Short-answer chart tasks

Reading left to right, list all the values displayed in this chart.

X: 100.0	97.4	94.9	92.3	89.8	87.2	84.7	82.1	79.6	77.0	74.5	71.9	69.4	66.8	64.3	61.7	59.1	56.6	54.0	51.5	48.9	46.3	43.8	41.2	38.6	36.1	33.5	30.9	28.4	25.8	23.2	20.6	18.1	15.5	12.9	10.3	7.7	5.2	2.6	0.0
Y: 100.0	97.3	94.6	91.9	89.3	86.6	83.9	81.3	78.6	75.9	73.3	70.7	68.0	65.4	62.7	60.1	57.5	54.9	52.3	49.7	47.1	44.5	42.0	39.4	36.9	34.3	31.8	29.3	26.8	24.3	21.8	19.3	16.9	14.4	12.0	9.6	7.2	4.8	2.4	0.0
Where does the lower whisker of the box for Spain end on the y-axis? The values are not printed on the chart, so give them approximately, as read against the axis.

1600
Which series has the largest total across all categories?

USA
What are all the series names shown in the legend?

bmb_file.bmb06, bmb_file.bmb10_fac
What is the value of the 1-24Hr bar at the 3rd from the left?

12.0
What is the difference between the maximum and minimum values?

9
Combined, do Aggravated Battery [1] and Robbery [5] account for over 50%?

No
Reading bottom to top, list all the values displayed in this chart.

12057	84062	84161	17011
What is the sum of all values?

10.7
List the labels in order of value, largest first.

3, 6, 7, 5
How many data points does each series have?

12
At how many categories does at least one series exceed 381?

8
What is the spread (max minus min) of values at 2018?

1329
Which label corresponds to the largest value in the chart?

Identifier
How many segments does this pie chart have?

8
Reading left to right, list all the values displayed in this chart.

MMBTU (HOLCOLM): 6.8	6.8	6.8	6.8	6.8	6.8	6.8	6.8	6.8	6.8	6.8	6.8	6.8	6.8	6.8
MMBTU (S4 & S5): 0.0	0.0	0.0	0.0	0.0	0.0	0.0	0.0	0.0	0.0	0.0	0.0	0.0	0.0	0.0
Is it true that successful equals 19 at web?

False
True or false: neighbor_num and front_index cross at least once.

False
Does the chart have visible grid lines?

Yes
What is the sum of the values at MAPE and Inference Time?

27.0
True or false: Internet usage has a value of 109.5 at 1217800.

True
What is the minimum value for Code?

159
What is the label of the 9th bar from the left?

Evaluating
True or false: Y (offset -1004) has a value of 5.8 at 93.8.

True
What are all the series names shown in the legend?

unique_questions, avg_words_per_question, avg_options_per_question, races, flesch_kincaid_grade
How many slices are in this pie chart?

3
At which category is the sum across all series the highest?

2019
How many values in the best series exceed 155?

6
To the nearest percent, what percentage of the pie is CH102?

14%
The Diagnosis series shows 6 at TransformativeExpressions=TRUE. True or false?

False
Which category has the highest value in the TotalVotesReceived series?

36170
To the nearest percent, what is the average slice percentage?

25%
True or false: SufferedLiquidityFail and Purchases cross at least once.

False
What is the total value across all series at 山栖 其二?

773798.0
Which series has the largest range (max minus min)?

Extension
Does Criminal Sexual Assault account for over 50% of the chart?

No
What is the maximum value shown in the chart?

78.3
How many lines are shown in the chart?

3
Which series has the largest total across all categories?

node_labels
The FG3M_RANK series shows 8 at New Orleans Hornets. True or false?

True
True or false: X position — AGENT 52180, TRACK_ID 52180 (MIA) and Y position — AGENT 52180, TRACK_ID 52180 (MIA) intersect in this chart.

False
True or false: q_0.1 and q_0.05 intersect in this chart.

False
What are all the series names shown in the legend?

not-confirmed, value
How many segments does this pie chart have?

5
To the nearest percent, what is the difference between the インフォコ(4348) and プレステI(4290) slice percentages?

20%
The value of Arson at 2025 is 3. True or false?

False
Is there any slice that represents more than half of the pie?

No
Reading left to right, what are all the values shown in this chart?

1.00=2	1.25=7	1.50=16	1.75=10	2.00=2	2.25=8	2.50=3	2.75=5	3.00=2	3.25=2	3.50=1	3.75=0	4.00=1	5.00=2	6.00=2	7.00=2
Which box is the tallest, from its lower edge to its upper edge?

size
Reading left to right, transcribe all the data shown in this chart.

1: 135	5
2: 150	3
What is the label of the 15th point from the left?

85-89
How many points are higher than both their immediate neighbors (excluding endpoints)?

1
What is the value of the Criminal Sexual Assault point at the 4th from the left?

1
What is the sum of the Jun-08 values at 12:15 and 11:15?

What to produce
Which lines in the rows above contain the word "left"? Report each of those lines in full, treating uppercase and lowercase as different.

Response area
Reading left to right, list all the values displayed in this chart.
What is the value of the 1-24Hr bar at the 3rd from the left?
Reading left to right, list all the values displayed in this chart.
What is the label of the 9th bar from the left?
Reading left to right, what are all the values shown in this chart?
Reading left to right, transcribe all the data shown in this chart.
What is the label of the 15th point from the left?
What is the value of the Criminal Sexual Assault point at the 4th from the left?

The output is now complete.